*** Begin section ***

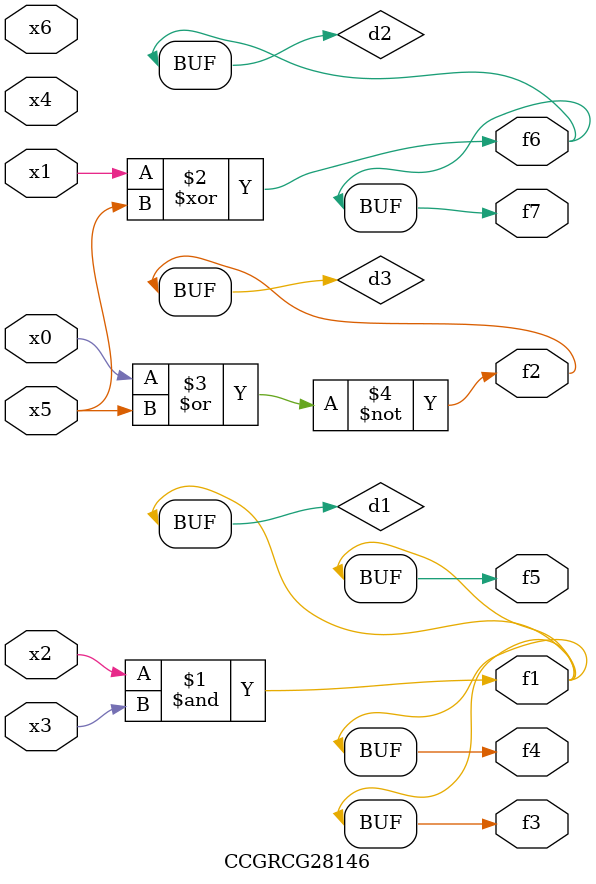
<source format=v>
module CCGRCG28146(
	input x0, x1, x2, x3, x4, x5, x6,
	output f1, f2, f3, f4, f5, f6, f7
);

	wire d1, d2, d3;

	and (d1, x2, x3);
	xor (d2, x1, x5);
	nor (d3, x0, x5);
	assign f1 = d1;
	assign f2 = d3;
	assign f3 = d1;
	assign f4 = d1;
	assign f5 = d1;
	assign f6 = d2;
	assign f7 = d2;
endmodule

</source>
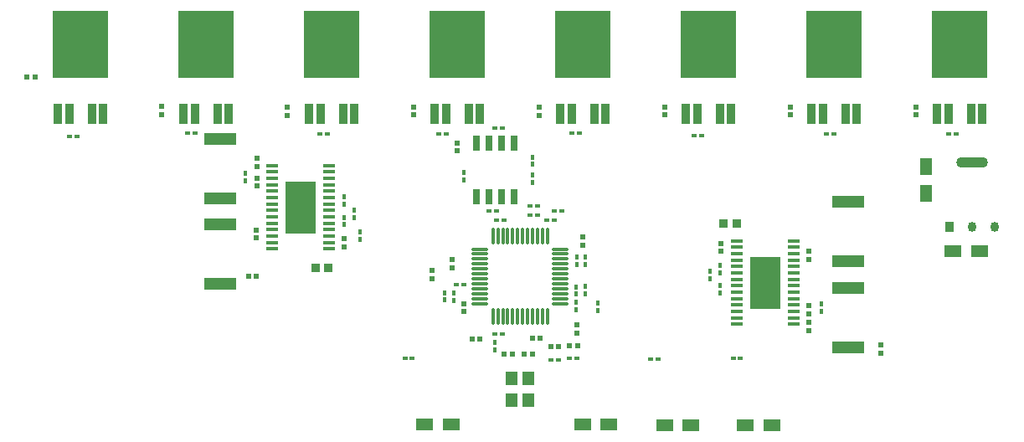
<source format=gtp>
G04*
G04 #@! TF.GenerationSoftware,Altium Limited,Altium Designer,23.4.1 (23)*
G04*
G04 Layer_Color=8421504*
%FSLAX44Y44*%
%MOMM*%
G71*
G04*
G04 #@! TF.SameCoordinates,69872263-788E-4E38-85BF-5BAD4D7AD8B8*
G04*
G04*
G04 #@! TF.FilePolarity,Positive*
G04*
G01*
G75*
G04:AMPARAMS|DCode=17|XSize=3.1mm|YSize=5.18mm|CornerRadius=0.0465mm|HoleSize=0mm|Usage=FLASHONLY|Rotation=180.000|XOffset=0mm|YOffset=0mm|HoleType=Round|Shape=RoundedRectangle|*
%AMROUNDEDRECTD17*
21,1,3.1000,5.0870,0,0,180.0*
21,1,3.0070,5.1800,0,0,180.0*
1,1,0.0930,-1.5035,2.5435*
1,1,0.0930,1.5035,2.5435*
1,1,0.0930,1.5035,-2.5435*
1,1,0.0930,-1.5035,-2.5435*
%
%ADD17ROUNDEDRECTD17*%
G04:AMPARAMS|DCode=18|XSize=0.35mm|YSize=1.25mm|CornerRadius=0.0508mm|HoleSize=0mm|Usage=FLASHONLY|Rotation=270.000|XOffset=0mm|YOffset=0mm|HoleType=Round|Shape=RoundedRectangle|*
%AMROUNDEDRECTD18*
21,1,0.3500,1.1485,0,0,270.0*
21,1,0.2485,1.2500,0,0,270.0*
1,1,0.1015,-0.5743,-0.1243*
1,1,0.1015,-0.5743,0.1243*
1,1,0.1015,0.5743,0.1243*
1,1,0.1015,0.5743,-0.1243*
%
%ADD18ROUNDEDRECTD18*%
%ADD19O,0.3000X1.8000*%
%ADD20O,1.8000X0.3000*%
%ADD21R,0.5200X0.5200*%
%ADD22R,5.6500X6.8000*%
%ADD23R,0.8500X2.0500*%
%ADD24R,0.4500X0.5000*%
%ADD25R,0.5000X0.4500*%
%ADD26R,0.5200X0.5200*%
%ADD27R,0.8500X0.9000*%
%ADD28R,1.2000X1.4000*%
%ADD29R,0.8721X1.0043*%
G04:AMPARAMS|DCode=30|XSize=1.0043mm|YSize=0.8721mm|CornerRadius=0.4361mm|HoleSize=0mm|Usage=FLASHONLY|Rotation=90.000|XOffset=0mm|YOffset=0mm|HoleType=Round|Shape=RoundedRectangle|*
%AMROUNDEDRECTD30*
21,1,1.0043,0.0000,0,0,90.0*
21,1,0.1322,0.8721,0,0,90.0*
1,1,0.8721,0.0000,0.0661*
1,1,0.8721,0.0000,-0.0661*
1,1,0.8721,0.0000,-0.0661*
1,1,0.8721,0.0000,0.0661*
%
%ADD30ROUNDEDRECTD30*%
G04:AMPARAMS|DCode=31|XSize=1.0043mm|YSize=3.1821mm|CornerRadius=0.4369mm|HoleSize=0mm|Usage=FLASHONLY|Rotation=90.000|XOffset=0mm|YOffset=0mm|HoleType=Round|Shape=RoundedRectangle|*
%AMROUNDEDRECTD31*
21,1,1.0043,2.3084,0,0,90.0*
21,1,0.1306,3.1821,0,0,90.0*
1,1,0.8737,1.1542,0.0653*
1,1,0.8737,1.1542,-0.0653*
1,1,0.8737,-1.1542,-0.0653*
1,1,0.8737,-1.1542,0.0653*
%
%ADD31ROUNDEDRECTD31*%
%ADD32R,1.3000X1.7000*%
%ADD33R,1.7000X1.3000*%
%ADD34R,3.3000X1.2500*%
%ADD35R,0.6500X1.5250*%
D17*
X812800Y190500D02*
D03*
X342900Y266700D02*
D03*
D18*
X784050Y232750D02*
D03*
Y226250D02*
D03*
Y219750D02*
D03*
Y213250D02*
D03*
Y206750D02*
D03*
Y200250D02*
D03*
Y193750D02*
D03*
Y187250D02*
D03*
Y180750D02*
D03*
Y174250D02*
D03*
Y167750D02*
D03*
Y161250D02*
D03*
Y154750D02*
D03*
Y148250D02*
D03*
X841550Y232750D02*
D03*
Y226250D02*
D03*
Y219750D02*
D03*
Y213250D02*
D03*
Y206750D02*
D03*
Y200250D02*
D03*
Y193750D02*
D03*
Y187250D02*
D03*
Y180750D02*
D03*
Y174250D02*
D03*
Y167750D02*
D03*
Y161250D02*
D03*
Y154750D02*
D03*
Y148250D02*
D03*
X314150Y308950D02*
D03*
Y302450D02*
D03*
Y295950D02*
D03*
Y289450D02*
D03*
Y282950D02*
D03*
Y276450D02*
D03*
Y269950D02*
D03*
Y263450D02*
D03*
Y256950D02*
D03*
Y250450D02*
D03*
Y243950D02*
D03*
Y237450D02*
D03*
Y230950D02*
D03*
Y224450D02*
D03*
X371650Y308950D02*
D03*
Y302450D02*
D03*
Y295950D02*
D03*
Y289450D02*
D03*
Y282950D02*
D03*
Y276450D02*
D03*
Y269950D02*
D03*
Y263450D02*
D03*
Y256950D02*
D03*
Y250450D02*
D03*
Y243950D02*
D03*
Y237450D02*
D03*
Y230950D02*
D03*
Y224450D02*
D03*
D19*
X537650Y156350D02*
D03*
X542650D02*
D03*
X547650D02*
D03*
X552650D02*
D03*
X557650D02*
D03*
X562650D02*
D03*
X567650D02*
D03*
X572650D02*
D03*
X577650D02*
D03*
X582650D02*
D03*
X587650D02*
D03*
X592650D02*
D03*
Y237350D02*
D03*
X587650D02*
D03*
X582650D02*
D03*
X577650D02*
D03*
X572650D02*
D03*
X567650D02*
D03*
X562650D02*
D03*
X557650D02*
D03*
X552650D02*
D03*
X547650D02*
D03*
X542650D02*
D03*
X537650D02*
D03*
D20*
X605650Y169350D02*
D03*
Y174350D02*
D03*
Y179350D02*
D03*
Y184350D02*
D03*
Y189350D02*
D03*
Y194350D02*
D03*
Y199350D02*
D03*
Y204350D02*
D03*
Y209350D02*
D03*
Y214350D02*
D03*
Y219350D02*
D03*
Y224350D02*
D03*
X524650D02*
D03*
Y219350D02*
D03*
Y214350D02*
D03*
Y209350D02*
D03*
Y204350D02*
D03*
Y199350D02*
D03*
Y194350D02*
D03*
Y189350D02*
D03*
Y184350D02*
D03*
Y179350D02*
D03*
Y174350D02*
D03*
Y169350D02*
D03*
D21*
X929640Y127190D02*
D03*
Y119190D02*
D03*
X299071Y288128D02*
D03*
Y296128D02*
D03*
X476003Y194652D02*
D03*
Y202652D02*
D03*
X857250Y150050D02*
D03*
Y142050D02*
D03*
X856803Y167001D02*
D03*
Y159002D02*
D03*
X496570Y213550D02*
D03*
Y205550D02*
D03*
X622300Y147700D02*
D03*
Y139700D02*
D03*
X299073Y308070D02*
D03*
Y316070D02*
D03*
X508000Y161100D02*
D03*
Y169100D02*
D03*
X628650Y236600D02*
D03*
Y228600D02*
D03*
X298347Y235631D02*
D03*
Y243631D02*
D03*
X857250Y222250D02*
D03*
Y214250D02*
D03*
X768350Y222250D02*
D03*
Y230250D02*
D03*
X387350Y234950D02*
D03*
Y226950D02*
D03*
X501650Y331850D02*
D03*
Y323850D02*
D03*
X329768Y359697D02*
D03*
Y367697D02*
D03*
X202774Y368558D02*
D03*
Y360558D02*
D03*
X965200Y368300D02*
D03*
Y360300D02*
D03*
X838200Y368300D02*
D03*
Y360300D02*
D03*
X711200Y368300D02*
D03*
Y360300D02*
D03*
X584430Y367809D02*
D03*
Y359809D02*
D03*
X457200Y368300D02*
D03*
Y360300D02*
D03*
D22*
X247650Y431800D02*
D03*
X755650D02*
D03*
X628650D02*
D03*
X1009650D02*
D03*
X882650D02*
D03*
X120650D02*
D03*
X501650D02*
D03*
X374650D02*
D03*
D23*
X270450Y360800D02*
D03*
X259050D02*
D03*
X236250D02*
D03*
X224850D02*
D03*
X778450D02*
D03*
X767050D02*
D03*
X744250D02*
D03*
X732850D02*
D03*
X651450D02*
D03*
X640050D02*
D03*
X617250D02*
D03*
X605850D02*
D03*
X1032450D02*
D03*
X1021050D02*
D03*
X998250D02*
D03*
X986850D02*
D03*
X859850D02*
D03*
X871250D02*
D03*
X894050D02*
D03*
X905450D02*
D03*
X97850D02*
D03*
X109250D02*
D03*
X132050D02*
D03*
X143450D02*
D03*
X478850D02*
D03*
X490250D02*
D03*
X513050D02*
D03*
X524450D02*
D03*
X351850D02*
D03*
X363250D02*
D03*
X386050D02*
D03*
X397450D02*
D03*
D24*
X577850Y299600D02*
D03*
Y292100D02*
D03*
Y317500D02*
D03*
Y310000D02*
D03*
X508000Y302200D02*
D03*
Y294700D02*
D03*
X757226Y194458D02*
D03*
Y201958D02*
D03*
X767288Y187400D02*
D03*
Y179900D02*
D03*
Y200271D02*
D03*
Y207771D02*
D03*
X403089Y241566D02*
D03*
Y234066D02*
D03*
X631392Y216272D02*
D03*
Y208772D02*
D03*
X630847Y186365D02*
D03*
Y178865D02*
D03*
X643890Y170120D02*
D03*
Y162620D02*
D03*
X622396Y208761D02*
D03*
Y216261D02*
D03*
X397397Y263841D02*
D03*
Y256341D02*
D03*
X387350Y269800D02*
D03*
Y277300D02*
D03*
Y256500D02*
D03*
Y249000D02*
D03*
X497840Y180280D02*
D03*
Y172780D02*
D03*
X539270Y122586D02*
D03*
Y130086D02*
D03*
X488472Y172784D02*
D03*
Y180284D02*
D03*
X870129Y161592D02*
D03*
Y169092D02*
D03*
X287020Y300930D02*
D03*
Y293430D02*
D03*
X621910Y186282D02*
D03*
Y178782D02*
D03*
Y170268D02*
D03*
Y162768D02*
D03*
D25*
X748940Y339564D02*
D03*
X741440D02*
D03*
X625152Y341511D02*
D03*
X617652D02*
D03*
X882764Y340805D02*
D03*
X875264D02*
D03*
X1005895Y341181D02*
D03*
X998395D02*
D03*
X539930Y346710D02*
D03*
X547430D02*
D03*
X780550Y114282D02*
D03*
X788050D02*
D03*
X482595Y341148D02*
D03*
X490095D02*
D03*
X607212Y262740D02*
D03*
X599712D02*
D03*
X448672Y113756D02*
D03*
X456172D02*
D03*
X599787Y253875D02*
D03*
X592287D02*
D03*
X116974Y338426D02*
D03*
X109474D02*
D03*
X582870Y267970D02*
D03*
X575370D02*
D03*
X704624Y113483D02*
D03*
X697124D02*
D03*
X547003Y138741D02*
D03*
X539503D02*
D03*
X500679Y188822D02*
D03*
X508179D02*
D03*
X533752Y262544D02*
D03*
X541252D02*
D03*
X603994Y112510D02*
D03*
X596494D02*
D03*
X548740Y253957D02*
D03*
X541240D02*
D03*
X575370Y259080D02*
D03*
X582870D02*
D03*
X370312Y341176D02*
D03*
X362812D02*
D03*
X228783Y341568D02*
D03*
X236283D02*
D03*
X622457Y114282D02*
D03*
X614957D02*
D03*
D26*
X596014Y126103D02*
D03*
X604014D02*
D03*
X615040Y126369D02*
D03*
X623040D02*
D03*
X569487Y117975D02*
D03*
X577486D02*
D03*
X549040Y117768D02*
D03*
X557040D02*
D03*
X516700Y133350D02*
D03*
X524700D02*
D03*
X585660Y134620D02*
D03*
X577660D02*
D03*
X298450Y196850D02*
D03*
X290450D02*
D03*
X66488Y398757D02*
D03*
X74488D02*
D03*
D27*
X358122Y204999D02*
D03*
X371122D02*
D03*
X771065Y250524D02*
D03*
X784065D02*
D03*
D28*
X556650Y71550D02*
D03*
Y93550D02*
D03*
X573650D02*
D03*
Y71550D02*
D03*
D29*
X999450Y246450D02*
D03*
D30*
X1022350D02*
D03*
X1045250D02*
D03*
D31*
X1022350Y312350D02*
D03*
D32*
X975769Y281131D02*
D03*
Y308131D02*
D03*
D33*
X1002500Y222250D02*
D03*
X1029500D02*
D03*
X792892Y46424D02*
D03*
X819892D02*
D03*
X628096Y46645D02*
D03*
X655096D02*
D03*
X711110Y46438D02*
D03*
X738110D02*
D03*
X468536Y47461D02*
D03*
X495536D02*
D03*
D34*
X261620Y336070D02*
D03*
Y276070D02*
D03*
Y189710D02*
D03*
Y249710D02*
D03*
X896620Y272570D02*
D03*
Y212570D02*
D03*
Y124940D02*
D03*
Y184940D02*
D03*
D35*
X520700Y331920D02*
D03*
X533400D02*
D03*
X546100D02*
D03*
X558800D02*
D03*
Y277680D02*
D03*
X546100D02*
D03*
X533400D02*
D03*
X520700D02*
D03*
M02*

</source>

*** End section ***

Pick out, from the lines above, every one that contains the string "HoleSize".

G04:AMPARAMS|DCode=17|XSize=3.1mm|YSize=5.18mm|CornerRadius=0.0465mm|HoleSize=0mm|Usage=FLASHONLY|Rotation=180.000|XOffset=0mm|YOffset=0mm|HoleType=Round|Shape=RoundedRectangle|*
G04:AMPARAMS|DCode=18|XSize=0.35mm|YSize=1.25mm|CornerRadius=0.0508mm|HoleSize=0mm|Usage=FLASHONLY|Rotation=270.000|XOffset=0mm|YOffset=0mm|HoleType=Round|Shape=RoundedRectangle|*
G04:AMPARAMS|DCode=30|XSize=1.0043mm|YSize=0.8721mm|CornerRadius=0.4361mm|HoleSize=0mm|Usage=FLASHONLY|Rotation=90.000|XOffset=0mm|YOffset=0mm|HoleType=Round|Shape=RoundedRectangle|*
G04:AMPARAMS|DCode=31|XSize=1.0043mm|YSize=3.1821mm|CornerRadius=0.4369mm|HoleSize=0mm|Usage=FLASHONLY|Rotation=90.000|XOffset=0mm|YOffset=0mm|HoleType=Round|Shape=RoundedRectangle|*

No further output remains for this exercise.